I first learned about Kathy and her work when I started working here for Quilters Newsletter. Hanging on the big wall outside our photography studio was her queen-size quilt Pheasantville, the pattern for which we published in the April/May 2011 issue. It’s a stunning (and challenging!) quilt, and was a fantastic introduction to her style.
The meet-and-greet was held at Denver quilt shop Treelotta the evening before the start of a two-day workshop Kathy was teaching there. Treelotta is not a typical quilt shop in terms of layout or hours, and there’s no sign on the facade. But when I drove down the block where it’s located, I knew I was in the right place from the quilt hanging by the open front door. (By the way, if you love fabrics geared toward modern quilting, you definitely want to visit Treelotta, whether online or the next time you’re in Denver.)
I walked into what was apparently a casual and impromptu trunk show Kathy was giving, spotlit by the late afternoon sunlight streaming through the front door. As people continued to arrive, they quickly found a spot around the perimeter and Kathy continued to talk and take questions about the quilts she’d brought with her.
And what quilts they are! Big and bold prints, textured shot cottons and ikats, all highlighted with big-stitch hand quilting and frequently backed with gauzy voiles—these are quilts that call out to be touched because they are just. so. soft. They were light and comforting at the same time, and the variety in textures created from her combination of fabrics and the stitching was irresistible.
Kathy was talking about batting when I arrived. She was saying she likes to use low-loft cotton battings, particularly for machine quilting, because they’re more comfortable in Australia’s hot climate, and makes sure to use a batting with no scrim in quilts she hand quilts with size 8 perle cotton thread. (Her preferred perle cotton is Sue Spargo’s Eleganza.)
If you are ever inclined to think that hand quilting is a dying art, you only have to see quilters’ eyes light up when they see it in person to know that, while quilting by machine is certainly the first choice for many, quilting by hand is a technique all its own that can’t be replicated mechanically and that isn’t going anywhere. Some people asked Kathy for her hand quilting tips and preferred tools, and she was more than happy to share. She uses a 14-inch hoop and makes sure the quilt sandwich has some give; if it’s stretched too tightly, the needle will pop up and will be hard to move the way you need to.
As for basting, she sometimes has a longarmer baste quilts for her though she’s recently started spray basting her quilts. She said the spray basting has caused no problems for hand quilting; she’s still typically able to finish a baby quilt in about 10 days.

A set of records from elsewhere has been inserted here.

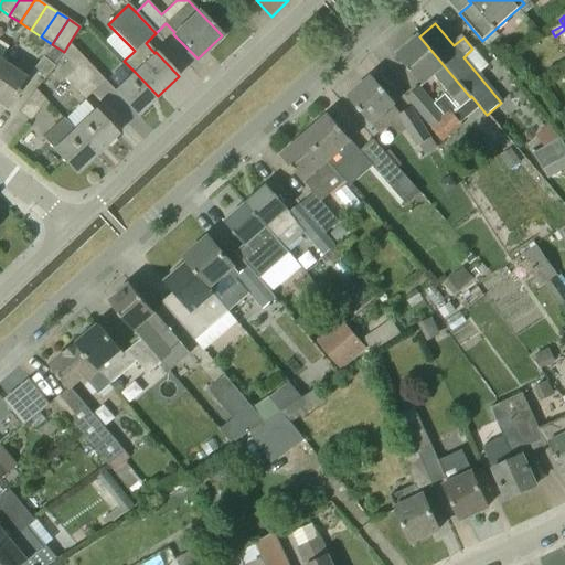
[(470,97),(419,36),(397,55),(423,85),(434,76),(448,93),(434,105),(418,87),(406,98),(443,142),(462,126),(452,114),(459,106),(470,97)]
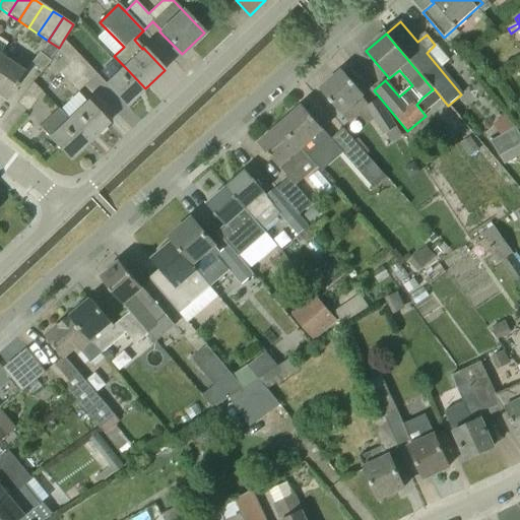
[(95,75),(77,56),(63,41),(59,48),(57,51),(69,64),(68,64),(87,83),(95,75)]
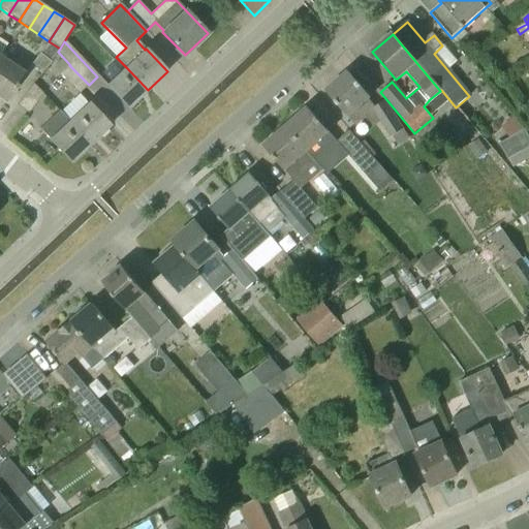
[(40,74),(51,62),(55,57),(54,57),(59,49),(54,45),(49,53),(44,51),(41,55),(40,54),(30,66),(40,74)]
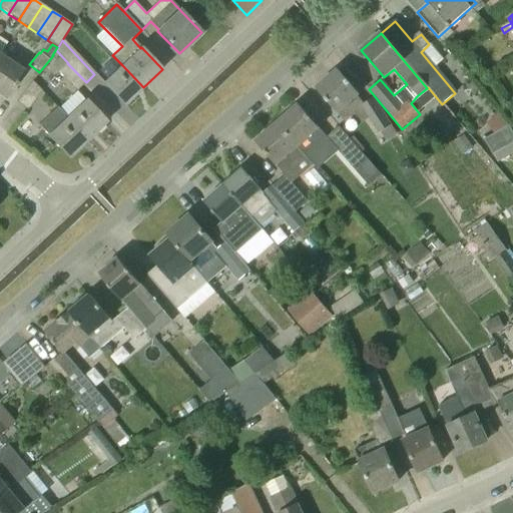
[(24,71),(2,56),(0,59),(0,94),(6,98),(24,71)]
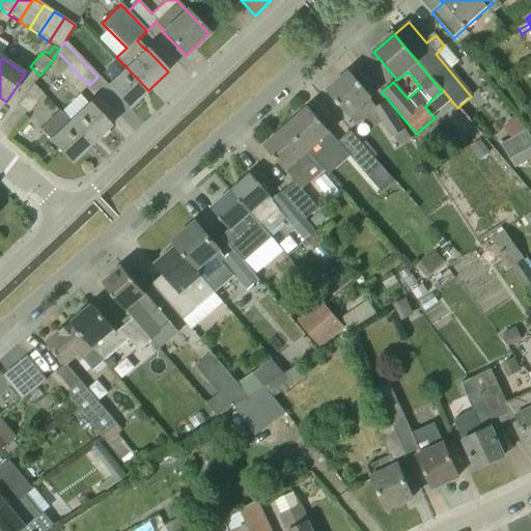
[(89,85),(70,65),(60,75),(80,94),(89,85)]
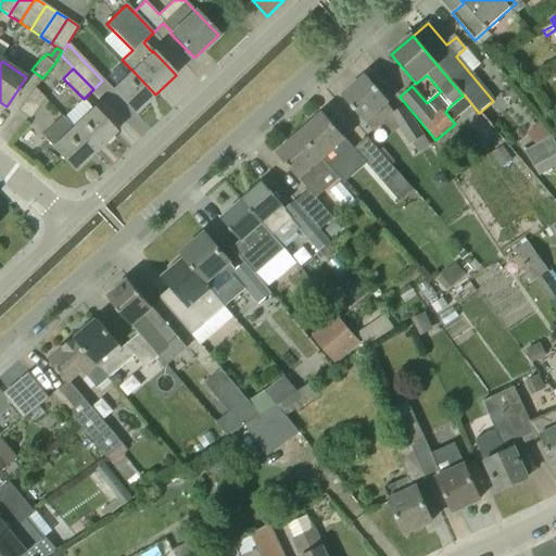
[(155,95),(133,71),(112,90),(135,114),(155,95)]
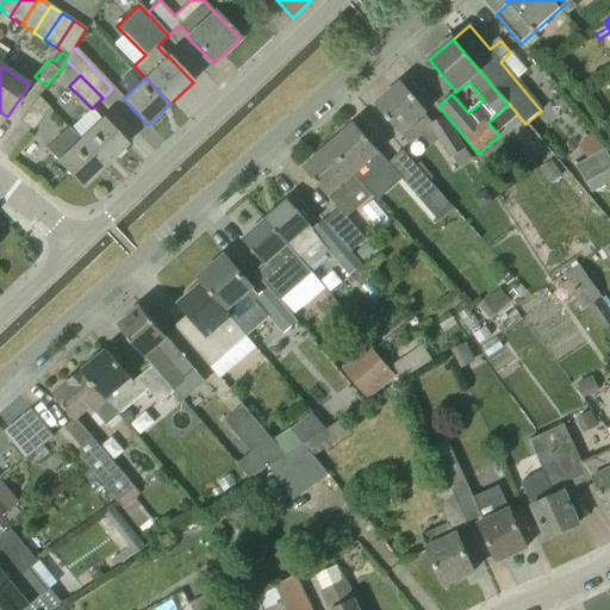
[(473,160),(444,117),(433,124),(424,114),(427,112),(402,82),(375,105),(411,145),(422,136),(431,147),(439,141),(450,160),(453,159),(459,168),(473,160)]
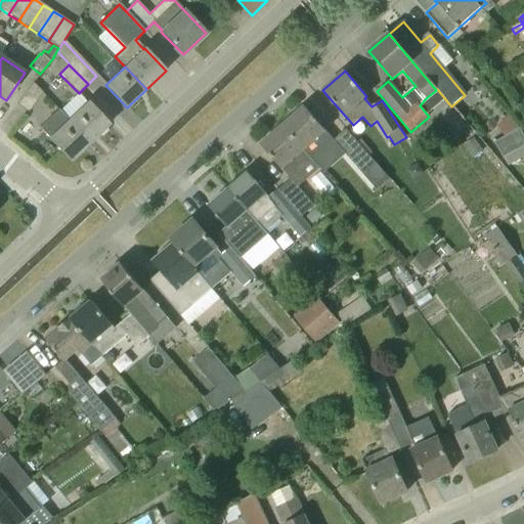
[(28,113),(43,93),(33,83),(17,103),(28,113)]
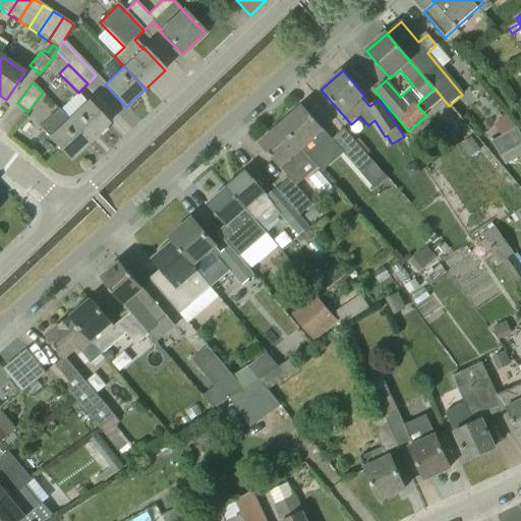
[(108,124),(88,102),(68,120),(90,142),(108,124)]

She also talked a bit about how she got started and about her experiences over the past 25+ years as an American in Sydney. For her first eight years as a quilter, Kathy learned from books she borrowed from the library, often with her three sons in tow, before she met any other local quilters.
When she (with her husband, John, it should be noted) bought the Material Obsession shop, people weren’t using the big, bright prints by designers such as Amy Butler that she loved and started stocking the shelves with; more than a few said they thought the shop would never last. “We were totally breaking down all the rules,” Kathy said. “But I didn’t know there were rules.” Her husband added that part of the reason she started teaching was to help customers figure out how to use these bold prints people were starting to fall in love with.
Kathy also designs her own fabrics, and her latest collection is Horizons for FreeSpirit Fabrics. A yard or so of one of those prints may have come home with me that evening. I’m impressed with my self-restraint, actually.
Kathy is the first one to say that her quilts are not made to enter into quilt competitions, but to be used and loved: “I’m never going to put a quilt in Houston.” Trust me—with quilts this gorgeous, no one is complaining.